Task statement: Transcribe all records below exactly, without images.
*** Opening Records for the task ***
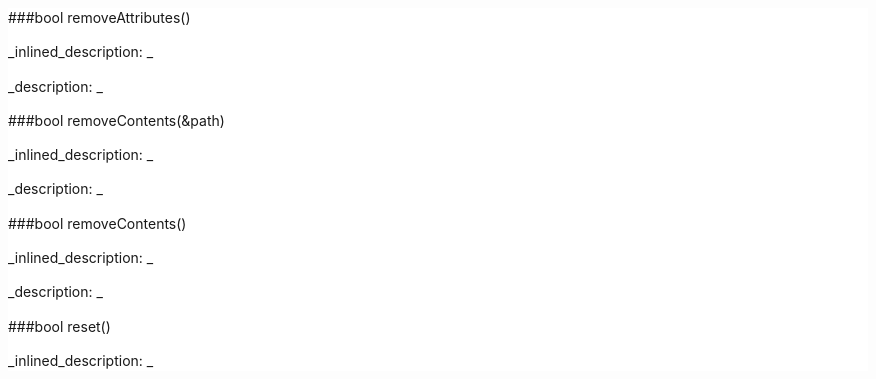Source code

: 







###bool removeAttributes()



_inlined_description: _







_description: _









###bool removeContents(&path)



_inlined_description: _







_description: _









###bool removeContents()



_inlined_description: _







_description: _









###bool reset()



_inlined_description: _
*** Closing Records for the task ***
Answer for this exercise:
Source code

: 







###bool removeAttributes()



_inlined_description: _







_description: _









###bool removeContents(&path)



_inlined_description: _







_description: _









###bool removeContents()



_inlined_description: _







_description: _









###bool reset()



_inlined_description: _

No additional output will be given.